Sudden and unexpected lifestyle changes after the birth of a child can trigger postpartum depression in some new fathers

Vol. 9, No. 1 / January 2010

After the birth of a child, family changes can put fathers at risk for postpartum depression. Long recognized as a problem affecting some new mothers, postpartum depression also can grip men. Ten percent of new fathers and 14% of new mothers are affected by depression. 1 Still, most men and their partners fail to recognize postpartum depression—characterized by mood changes after a baby is born—when it arises.

Different causes, similar symptoms

Symptoms of postpartum depression are similar in both sexes, but the causes may be different. Hormonal changes contribute to women’s suffering, whereas sudden and unexpected lifestyle changes are thought to trigger fathers’ depression.

After the birth of a child, a father might not get the same attention from his partner and sexual activity may be reduced. His sleep is affected, and he may feel pressure to work longer hours to provide for the family economically. 2 Some fathers may believe the child is a binding force in an unsatisfactory marriage. 3

Depressed new dads—like depressed men in general—are more likely than depressed women to engage in destructive behaviors, including alcohol or drug abuse, angry outbursts, or taking unnecessary risks such as reckless driving or extramarital sex. Other signs to look for include depressed mood, loss of interest or pleasure, weight gain or loss, oversleeping or insomnia, restlessness, fatigue, feelings of worthlessness or guilt, impaired concentration, and thoughts of suicide or death.

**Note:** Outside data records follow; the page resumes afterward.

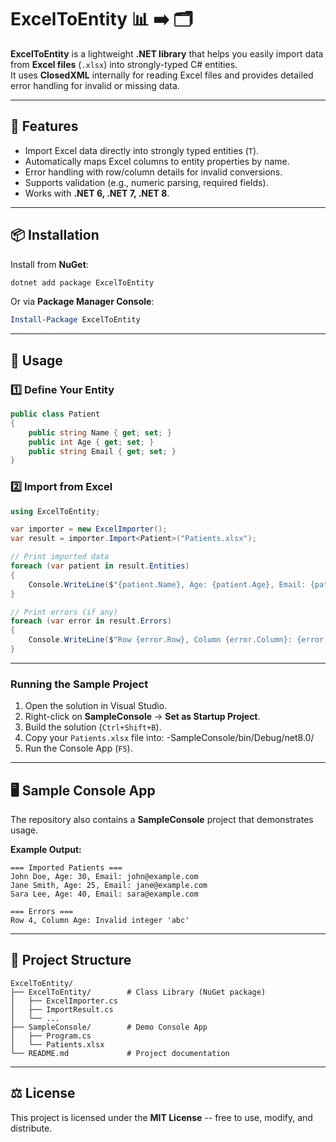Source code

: # ExcelToEntity 📊 ➡️ 🗂️

**ExcelToEntity** is a lightweight **.NET library** that helps you
easily import data from **Excel files** (`.xlsx`) into strongly-typed C#
entities.\
It uses **ClosedXML** internally for reading Excel files and provides
detailed error handling for invalid or missing data.

------------------------------------------------------------------------

## 🚀 Features

-   Import Excel data directly into strongly typed entities (`T`).
-   Automatically maps Excel columns to entity properties by name.
-   Error handling with row/column details for invalid conversions.
-   Supports validation (e.g., numeric parsing, required fields).
-   Works with **.NET 6, .NET 7, .NET 8**.

------------------------------------------------------------------------

## 📦 Installation

Install from **NuGet**:

``` bash
dotnet add package ExcelToEntity
```

Or via **Package Manager Console**:

``` powershell
Install-Package ExcelToEntity
```

------------------------------------------------------------------------

## 📖 Usage

### 1️⃣ Define Your Entity

``` csharp
public class Patient
{
    public string Name { get; set; }
    public int Age { get; set; }
    public string Email { get; set; }
}
```

### 2️⃣ Import from Excel

``` csharp
using ExcelToEntity;

var importer = new ExcelImporter();
var result = importer.Import<Patient>("Patients.xlsx");

// Print imported data
foreach (var patient in result.Entities)
{
    Console.WriteLine($"{patient.Name}, Age: {patient.Age}, Email: {patient.Email}");
}

// Print errors (if any)
foreach (var error in result.Errors)
{
    Console.WriteLine($"Row {error.Row}, Column {error.Column}: {error.Message}");
}
```

------------------------------------------------------------------------

### Running the Sample Project

1. Open the solution in Visual Studio.  
2. Right-click on **SampleConsole** → **Set as Startup Project**.  
3. Build the solution (`Ctrl+Shift+B`).  
4. Copy your `Patients.xlsx` file into: -SampleConsole/bin/Debug/net8.0/
5. Run the Console App (`F5`).

------------------------------------------------------------------------
## 🖥️ Sample Console App

The repository also contains a **SampleConsole** project that
demonstrates usage.

**Example Output:**

    === Imported Patients ===
    John Doe, Age: 30, Email: john@example.com
    Jane Smith, Age: 25, Email: jane@example.com
    Sara Lee, Age: 40, Email: sara@example.com

    === Errors ===
    Row 4, Column Age: Invalid integer 'abc'

------------------------------------------------------------------------

## 📂 Project Structure

    ExcelToEntity/
    ├── ExcelToEntity/        # Class Library (NuGet package)
    │   ├── ExcelImporter.cs
    │   ├── ImportResult.cs
    │   └── ...
    ├── SampleConsole/        # Demo Console App
    │   ├── Program.cs
    │   └── Patients.xlsx
    └── README.md             # Project documentation

------------------------------------------------------------------------

## ⚖️ License

This project is licensed under the **MIT License** -- free to use,
modify, and distribute.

Postpartum depression can began within days or weeks of a child’s delivery and can last one year or more. In both sexes, it can be successfully treated with psycho therapy, medication, or both. The family’s involvement is critical to identifying depression in a new father. Often, the woman will be the first to notice her partner’s depression. A history of depression or mental illness and having a spouse with postpartum depression increases a father’s risk of depression.


1. Paulson JF, Dauber S, Leiferman JA. Individual and combined effects of postpartum depression in mothers and fathers on parenting behavior. Pediatrics. 2006;118(2):659-668.

2. Scarton D. Post-partum depression strikes new dads, too. US News and World Report. May 21, 2008. Available at: Accessed October 23, 2009.

3. Sadock BJ, Sadock VA. Kaplan and Sadock’s synopsis of psychiatry. 9th ed. Philadelphia, PA: Lippincott Williams & Wilkins; 2003:869.